Les chapitres Kroll et Perceron s'enchaînent ainsi, ou parfois se succèdent, afin de développer l'une et l'autre histoire, sans une réelle rigueur d'alternance. L'auteur s' autorise même quelques pages pour mettre en scène un assassinat. Puis voilà qu'Ao s'immisce dans le roman pour un retour champêtre à la campagne. Nouveau détour ensuite par une famille d'aristocrates en guise de présentation avant la visite de Perceron. La logique de cette organisation m'a échappé. L'auteur déroule une intrigue, en développe une seconde pour revenir à la première et soudain s'envole ailleurs nous montrer telle ou telle situation. Peu originales, peu intéressantes malgré une écriture sinistre, ces digressions à répétition alourdissent la lecture et parasitent les histoires principales.
Celles-ci s'articulent donc autour de deux personnages. La partie "Perceron" enchaîne les péripéties loufoques, à l'image de l'énergumène, bien que, sous couvert de nous divertir, elle nous initie en réalité aux affaires politiques de la cité, ce qui s'avère pesant. De son côté, Kroll est aussi charismatique qu'une huître, mais ses explorations, et l'action qui en découle, sont les plus passionnantes, et de loin. Pourtant, elles ne s'imposent que dans le dernier tiers du roman et sont ponctuées d'interruptions malvenues.

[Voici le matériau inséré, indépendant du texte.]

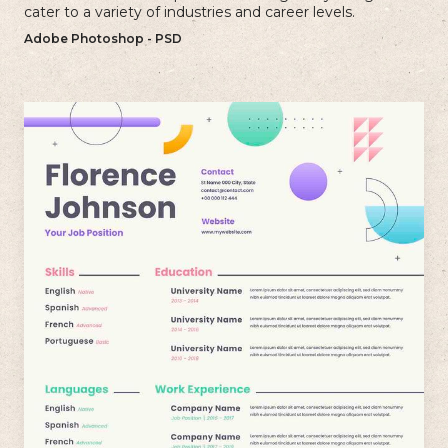
cater to a variety of industries and career levels.
Adobe Photoshop - PSD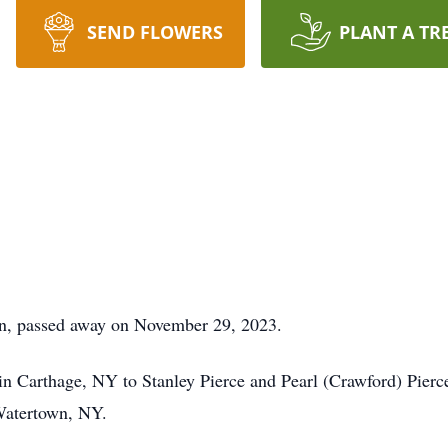
SEND FLOWERS
PLANT A TR
hon, passed away on November 29, 2023.
n Carthage, NY to Stanley Pierce and Pearl (Crawford) Pierc
Watertown, NY.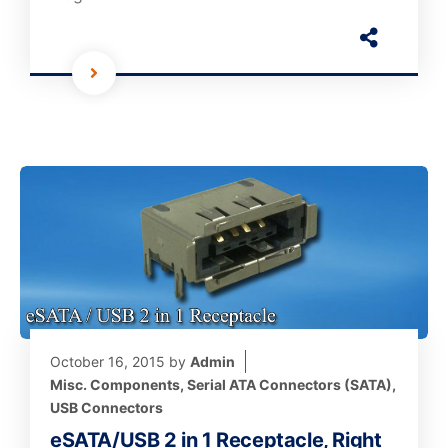
October 16, 2015
by
Admin
Misc. Components
,
Serial ATA Connectors (SATA)
,
USB Connectors
eSATA/USB 2 in 1 Receptacle, Right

Si la figure de Perceron est plus colorée, plus séduisante, son aventure est desservie par une intrigue faiblarde (son objectif s'arrête à devenir quelqu'un), voire facile (on lui octroie un titre prestigieux après l'avoir usurpé !). Sa prédominance dans les deux premiers tiers du roman alors qu'il disparaît ensuite me conduit à penser que le but de ses pérégrinations est d'abord descriptif, afin de préparer l'issue de l'aventure de Kroll. Quant à la terrifiante Fossoyeuse, elle est évoquée, approchée, mais aussitôt fuie sans que les personnages la croisent. Pourtant, j'avais acheté ce livre un peu pour elle.
"La Cité Noire" est le fruit d'un cheminement sur CoCyclics et en effet, j'avais l'impression de lire l'un de ces manuscrits de forum d'écriture : un résultat bancal, avec de bonnes idées néanmoins mal exploitées, de vraies qualités cependant pas abouties, une structure déséquilibrée et des choix discutables. Ce qui est acceptable pour un bêta-lecteur ne le sera pas pour un quidam qui a acheté et lu ce pavé de 587 pages, qui ne connaît pas l'auteur et qui n'a pas participé ou assisté à la conception de son récit. L'éditeur n'a pas assez retravaillé le matériau issu du forum, qui pourtant a déjà dû faire l'objet d'un labeur conséquent. Ceci explique peut-être cela, car remédier à la faiblesse du personnage de Kroll et de l'intrigue de Perceron, et aux fréquentes cassures du rythme, imposait de tout remettre en chantier.
Ce roman souffre en outre d'ouvrir une trilogie. Le travers couramment rencontré sur ces forums d'écriture est d'exposer avec le numéro un, de développer dans le deux et de conclure à l'occasion du trois, alors que chaque opus devrait se plier à ce schéma. La présentation si alléchante concerne en fait toute la série, et non ce tome en particulier. D'où ma frustration à la lecture de la fin. De nombreuses portes sont ouvertes, peu sont refermées, et la dernière, qui annonce la suite, prend la direction de tractations politiques à n'en plus finir. Malheureusement, il s'agissait là de l'aspect le moins percutant du roman.